* 課題内容
鉢形城についての文章の「氏邦の鉢形領は、同盟関係から」から「(黒田 2014,p.56)」までを含めて書き写し、その際「花園城」を「御嶽城」に置き換えてください。

* 引用文
· · · · · · ·

氏邦鉢形領紀行、一か月かかりましたが、ようやく鉢形城へと辿りつきました。
永禄6年(1562)には一乱は終結し、日尾城周辺のみならず、鉢形領域全域において軍勢・知行の再編が行われる。そして氏邦に付属されていた小田原北条直臣たちが氏邦家臣へと直り、知行宛行の権限が小田原北条当主から氏邦に委譲されていく。 (伊藤 2011,pp.5-6)
一乱を経て鉢形領を制圧・掌握した氏邦は、国人藤田氏統治機構による支配体制から氏邦を領主とし小田原北条勢力を背景にした統治機構へと再編する。
氏邦の鉢形領・鉢形衆は永禄6年2月~翌7年6月に成立した。
氏邦の鉢形入城以前、鉢形城付近には新井氏が勢力を持っていたが、山内上杉氏が鉢形城から去って後は城郭として使用してはいなかったようだ。
氏邦鉢形領を取り巻く情勢が大きく変わる。
甲相同盟の破綻(永禄11年(1568))、越相同盟の成立(永禄12年)、越相同盟の破綻・甲相同盟の成立(元亀二年(1571))。
氏邦の鉢形領は、同盟関係から一転し敵対することになった西上野・信濃を勢力下におく武田勢との最前線、また敵対関係から一転し同盟関係となった上杉家との交渉口となる。
氏邦の鉢形入城の時期は諸説あり断定できないが、永禄5年8月4日以降、同12年2月以前の間と考えられる。初めての入部先が鉢形であった可能性も比定しきれない。(伊藤 2011,pp.4-5)
黒田は永禄12年(11年?)12月の氏邦駿河出陣時まで、氏邦の本拠を花園城とし、12年2月までの間に本拠を鉢形城に移したとしている。氏邦出陣前であったか留守中であったか確定できないが、武田との対戦に備えてのものであったとしている。(黒田 2014,p.56)
氏邦が居城とするのは藤田本城花園城でもよかったようなものだが、花園城は荒川北岸にあり、上野からの上杉の侵攻、後に同盟関係から一転し敵対することになった西上野・信濃を勢力下におく武田勢からの侵攻に対しては、鉢形領は北条の最前線になる。荒川北岸の近く御嶽城は争奪の的となり、敵方となることもあった。

· · · · · · ·

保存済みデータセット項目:
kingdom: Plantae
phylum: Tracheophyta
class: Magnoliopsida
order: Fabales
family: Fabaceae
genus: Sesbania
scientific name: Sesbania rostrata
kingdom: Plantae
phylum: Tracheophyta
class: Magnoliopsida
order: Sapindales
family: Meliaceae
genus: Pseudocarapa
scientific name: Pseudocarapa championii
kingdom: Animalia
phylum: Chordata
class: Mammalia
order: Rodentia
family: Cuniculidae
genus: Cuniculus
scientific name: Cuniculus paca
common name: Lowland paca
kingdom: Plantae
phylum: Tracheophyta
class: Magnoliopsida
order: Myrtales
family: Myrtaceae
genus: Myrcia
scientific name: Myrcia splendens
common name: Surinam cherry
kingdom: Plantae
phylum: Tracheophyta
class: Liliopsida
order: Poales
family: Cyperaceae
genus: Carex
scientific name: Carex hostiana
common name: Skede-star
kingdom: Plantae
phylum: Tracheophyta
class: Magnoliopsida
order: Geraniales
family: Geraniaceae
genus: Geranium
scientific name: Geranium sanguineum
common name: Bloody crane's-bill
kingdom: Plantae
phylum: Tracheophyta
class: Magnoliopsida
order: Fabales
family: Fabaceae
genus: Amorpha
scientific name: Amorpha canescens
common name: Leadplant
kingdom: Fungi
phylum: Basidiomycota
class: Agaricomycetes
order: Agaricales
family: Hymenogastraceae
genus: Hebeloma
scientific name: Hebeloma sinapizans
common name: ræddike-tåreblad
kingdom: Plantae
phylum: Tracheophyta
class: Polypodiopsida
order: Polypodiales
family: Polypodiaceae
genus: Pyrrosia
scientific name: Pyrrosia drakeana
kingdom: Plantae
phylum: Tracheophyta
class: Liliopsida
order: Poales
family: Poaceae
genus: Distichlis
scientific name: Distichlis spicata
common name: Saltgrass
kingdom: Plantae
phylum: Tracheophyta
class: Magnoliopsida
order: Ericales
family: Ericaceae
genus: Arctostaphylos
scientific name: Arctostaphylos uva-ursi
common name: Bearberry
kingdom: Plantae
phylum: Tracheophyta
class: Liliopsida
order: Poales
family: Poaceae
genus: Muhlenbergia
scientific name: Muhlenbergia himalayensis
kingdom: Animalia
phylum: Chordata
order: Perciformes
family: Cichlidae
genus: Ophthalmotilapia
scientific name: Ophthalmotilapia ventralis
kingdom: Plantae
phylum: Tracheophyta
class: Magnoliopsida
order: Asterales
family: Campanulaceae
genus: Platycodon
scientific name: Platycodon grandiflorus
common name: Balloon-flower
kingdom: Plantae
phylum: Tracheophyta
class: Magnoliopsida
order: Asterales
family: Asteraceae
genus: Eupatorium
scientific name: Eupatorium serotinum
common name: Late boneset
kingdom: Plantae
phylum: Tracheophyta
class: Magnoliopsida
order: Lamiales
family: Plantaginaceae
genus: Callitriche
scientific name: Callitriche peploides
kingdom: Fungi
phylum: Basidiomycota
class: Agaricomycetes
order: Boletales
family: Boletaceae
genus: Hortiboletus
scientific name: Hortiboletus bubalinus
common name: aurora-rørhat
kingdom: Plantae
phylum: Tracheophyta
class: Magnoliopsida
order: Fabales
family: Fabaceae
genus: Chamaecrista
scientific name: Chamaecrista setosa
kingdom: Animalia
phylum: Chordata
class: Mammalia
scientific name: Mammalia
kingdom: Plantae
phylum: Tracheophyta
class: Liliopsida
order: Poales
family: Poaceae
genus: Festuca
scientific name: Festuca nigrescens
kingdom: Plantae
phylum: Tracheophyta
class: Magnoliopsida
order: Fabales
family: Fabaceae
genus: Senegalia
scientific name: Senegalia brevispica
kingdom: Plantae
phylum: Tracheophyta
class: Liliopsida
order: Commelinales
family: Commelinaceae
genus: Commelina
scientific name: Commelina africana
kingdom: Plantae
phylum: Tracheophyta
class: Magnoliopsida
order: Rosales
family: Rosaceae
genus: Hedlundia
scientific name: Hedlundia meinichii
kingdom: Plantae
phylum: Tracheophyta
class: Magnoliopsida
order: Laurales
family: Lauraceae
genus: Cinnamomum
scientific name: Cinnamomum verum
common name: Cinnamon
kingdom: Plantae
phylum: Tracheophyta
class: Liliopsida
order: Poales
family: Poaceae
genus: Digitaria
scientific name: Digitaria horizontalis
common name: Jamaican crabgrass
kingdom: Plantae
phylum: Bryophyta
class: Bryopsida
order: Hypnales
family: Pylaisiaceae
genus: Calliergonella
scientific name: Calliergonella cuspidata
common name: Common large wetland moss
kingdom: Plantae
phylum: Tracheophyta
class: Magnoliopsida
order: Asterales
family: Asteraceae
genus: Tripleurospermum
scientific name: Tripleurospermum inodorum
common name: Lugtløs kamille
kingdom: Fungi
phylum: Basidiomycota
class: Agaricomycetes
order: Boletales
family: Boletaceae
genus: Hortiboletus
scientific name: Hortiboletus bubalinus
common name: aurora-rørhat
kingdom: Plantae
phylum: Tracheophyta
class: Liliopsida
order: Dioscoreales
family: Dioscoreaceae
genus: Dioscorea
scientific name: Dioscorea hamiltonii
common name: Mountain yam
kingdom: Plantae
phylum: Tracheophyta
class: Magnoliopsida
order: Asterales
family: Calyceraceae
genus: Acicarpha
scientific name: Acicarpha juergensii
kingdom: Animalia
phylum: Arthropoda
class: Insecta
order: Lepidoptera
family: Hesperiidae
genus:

· · · · · · ·

* 正解
氏邦の鉢形領は、同盟関係から一転し敵対することになった西上野・信濃を勢力下におく武田勢との最前線、また敵対関係から一転し同盟関係となった上杉家との交渉口となる。
氏邦の鉢形入城の時期は諸説あり断定できないが、永禄5年8月4日以降、同12年2月以前の間と考えられる。初めての入部先が鉢形であった可能性も比定しきれない。(伊藤 2011,pp.4-5)
黒田は永禄12年(11年?)12月の氏邦駿河出陣時まで、氏邦の本拠を御嶽城とし、12年2月までの間に本拠を鉢形城に移したとしている。氏邦出陣前であったか留守中であったか確定できないが、武田との対戦に備えてのものであったとしている。(黒田 2014,p.56)